One residential solar power company that has managed to stay relevant, SolarCity, is upping its game-plan to make solar power even more appealing, by supplying backup power packs similar to the lithium-ion battery packs being used by Tesla Motors.
Solar power has typically been played down because of the expense of solar panels and control systems, but SolarCity has gotten a lot of people to install solar power systems simply by not making residents pay for the panels. Instead, residents pay for the power the solar panels produce, just like paying the utility company. The difference is, of course, that their own roofs produce clean energy.
Another issue that utility companies and residents have to deal with when it comes to solar power is intermittency, that is, power generation drops off precipitously when a cloud blocks the sun, but bounces right back to full power as soon as the cloud passes. The switching and balancing gear that are in use by utility companies cannot handle this kind of intermittent load, which is where the lithium-ion battery pack comes in.
Using similar lithium-ion battery pack technology, SolarCity can balance the intermittency problem with their solar panels.
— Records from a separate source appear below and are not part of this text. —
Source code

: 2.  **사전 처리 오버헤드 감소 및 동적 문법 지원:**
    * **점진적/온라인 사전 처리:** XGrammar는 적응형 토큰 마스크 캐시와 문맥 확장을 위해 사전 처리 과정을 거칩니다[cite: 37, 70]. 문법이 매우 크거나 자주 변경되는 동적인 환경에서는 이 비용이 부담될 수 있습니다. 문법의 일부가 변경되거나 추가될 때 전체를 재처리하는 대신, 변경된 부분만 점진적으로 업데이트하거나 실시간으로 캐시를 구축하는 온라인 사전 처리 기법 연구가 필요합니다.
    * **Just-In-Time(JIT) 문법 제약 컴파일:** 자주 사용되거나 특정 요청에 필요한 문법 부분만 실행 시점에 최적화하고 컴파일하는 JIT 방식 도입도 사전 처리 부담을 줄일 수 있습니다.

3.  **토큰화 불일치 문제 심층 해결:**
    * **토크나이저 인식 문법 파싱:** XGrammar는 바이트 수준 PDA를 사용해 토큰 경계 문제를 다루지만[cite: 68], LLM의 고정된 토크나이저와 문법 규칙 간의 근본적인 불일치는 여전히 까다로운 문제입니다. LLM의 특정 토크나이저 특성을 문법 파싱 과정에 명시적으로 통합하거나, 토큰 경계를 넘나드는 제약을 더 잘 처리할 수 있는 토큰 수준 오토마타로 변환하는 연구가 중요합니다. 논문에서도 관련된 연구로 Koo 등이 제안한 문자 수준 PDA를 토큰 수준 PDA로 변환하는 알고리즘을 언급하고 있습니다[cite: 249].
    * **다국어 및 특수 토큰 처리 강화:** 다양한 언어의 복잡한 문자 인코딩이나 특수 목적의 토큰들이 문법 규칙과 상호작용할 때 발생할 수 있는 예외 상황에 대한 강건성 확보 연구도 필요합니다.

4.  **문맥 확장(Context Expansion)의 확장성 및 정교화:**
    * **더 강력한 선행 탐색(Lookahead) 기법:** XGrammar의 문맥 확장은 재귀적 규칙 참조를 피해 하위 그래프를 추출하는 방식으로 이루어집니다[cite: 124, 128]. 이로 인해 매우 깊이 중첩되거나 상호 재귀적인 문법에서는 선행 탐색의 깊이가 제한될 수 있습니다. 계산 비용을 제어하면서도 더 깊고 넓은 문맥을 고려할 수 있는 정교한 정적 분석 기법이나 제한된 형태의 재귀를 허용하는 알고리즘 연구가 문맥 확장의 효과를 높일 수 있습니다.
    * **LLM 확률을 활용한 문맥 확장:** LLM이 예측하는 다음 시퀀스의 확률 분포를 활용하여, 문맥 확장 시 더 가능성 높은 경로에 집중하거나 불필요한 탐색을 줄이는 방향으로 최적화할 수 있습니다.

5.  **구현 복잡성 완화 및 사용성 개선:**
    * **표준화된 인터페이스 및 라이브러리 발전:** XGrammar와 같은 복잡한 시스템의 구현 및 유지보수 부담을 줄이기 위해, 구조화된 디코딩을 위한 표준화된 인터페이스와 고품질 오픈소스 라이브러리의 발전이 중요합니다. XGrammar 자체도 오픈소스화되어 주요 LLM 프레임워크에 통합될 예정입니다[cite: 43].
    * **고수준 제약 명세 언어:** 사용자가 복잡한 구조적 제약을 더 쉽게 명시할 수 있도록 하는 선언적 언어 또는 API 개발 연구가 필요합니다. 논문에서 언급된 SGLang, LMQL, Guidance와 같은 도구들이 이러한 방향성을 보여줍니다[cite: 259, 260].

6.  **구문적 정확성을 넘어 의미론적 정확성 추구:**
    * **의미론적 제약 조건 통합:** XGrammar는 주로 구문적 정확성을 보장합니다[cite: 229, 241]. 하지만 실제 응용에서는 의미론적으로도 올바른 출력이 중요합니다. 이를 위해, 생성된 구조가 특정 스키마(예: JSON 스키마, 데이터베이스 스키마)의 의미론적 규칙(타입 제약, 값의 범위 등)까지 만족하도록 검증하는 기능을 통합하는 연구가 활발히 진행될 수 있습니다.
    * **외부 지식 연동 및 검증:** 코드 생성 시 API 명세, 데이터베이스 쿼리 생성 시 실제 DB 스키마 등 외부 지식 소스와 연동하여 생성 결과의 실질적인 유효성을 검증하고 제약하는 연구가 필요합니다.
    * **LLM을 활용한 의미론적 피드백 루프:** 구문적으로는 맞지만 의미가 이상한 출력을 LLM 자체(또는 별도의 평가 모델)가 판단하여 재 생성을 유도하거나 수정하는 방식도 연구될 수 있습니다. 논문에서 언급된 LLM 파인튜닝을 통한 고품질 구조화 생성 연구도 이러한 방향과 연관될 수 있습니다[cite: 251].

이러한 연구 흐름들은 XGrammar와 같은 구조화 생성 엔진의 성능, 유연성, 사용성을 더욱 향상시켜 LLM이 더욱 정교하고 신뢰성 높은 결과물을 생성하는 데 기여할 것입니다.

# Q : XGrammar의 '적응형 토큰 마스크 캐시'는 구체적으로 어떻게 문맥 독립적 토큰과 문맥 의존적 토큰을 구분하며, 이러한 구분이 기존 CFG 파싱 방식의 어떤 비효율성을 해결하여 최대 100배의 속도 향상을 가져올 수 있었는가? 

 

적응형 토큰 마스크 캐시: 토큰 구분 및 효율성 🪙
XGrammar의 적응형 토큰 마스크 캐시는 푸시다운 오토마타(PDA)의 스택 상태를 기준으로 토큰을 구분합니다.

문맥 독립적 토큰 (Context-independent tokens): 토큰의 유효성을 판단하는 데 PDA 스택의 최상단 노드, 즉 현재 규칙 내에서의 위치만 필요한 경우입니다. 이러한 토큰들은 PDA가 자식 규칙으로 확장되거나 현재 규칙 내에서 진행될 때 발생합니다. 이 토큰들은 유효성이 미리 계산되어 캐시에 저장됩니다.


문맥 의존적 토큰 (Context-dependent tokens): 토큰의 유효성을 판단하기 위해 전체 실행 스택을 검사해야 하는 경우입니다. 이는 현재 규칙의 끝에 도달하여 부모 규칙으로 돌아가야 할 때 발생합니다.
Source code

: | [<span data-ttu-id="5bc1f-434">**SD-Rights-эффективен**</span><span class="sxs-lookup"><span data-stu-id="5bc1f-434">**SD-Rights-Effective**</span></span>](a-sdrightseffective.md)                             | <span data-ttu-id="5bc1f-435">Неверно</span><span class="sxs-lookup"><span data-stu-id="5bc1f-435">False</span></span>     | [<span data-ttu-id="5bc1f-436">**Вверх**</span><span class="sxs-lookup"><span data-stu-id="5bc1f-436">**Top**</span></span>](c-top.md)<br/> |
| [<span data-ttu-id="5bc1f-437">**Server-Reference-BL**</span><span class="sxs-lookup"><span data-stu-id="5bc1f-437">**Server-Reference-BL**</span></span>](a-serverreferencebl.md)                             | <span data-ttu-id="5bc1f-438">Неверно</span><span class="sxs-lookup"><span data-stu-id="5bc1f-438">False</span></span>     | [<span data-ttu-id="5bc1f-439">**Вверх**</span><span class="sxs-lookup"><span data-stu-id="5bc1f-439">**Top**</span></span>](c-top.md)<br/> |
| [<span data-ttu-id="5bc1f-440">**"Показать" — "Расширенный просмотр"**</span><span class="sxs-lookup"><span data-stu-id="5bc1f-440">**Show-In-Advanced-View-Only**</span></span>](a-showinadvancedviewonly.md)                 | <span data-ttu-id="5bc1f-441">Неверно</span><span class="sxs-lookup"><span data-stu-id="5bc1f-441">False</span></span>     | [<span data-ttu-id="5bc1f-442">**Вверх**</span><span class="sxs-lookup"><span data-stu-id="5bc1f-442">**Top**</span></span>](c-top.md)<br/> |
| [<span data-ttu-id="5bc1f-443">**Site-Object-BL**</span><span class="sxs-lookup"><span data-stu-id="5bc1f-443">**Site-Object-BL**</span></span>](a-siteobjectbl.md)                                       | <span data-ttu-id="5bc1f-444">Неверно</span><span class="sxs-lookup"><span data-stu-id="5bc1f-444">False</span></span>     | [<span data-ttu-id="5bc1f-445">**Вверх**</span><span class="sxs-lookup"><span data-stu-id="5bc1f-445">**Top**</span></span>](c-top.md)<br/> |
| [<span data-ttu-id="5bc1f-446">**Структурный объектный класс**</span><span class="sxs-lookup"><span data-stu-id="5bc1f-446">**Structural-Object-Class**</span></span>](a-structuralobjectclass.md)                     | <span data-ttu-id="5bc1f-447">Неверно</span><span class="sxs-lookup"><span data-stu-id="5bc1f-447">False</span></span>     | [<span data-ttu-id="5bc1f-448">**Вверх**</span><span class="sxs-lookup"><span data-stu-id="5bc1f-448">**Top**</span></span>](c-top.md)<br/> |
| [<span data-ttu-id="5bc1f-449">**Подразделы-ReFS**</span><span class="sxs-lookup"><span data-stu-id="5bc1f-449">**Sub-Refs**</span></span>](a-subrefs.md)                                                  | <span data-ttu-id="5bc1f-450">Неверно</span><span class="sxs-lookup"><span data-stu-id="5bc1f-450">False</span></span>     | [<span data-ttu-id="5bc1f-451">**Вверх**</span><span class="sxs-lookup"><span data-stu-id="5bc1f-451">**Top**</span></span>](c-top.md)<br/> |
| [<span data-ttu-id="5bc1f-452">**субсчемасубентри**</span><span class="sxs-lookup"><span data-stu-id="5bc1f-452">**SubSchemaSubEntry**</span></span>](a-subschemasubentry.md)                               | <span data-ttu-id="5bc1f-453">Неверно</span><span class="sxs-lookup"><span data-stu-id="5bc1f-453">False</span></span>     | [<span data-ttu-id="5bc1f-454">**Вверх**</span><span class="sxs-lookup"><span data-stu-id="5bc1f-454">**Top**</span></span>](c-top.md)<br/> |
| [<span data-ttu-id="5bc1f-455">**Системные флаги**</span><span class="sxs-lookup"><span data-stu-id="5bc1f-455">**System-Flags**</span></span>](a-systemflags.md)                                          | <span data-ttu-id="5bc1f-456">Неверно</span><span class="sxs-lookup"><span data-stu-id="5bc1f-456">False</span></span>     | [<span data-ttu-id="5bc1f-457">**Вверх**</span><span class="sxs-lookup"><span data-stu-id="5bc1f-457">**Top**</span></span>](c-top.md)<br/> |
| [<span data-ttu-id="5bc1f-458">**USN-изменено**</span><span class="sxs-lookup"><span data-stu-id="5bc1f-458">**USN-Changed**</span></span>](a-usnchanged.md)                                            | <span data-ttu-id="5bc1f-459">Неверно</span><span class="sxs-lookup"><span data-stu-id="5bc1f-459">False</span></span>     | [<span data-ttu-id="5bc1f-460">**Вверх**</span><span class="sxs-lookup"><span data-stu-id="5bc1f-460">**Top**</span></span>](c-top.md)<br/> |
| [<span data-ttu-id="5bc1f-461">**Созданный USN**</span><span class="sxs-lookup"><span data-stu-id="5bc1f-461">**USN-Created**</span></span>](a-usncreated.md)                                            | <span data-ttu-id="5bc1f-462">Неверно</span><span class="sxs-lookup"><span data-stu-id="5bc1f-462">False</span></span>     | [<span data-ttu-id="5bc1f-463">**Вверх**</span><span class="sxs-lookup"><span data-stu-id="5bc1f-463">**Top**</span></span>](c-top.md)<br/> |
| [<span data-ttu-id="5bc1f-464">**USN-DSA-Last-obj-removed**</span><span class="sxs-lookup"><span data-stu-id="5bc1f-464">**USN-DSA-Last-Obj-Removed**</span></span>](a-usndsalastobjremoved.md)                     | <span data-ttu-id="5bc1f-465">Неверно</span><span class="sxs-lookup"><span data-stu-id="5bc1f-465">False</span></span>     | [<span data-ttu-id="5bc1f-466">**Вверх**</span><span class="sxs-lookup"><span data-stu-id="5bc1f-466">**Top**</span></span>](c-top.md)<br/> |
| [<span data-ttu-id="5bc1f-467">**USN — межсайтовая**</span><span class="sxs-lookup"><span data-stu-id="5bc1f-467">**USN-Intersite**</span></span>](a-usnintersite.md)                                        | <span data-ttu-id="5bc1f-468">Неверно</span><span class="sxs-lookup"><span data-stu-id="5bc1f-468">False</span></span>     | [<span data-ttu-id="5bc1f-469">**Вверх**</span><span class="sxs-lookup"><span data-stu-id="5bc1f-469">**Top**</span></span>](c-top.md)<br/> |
When the sun is shining, the battery packs are charged, and when the sun is not shining, the battery backup instantly transfers power back into the system, eliminating the voltage drops and spikes. The battery packs themselves, based off the same technology as in the Tesla Model S, will most likely come in different sizes, depending on the capacity of the solar power system installed, as well as how much backup power the client wants. If grid power goes down, some of these new solar power systems might have a week, or more, of backup power to keep things running until the power comes back on.
Of course, the relationship between SolarCity and Tesla Motors is pretty clear, entrepreneur Elon Musk having a controlling interest in both companies, so why haven’t they thought of this before?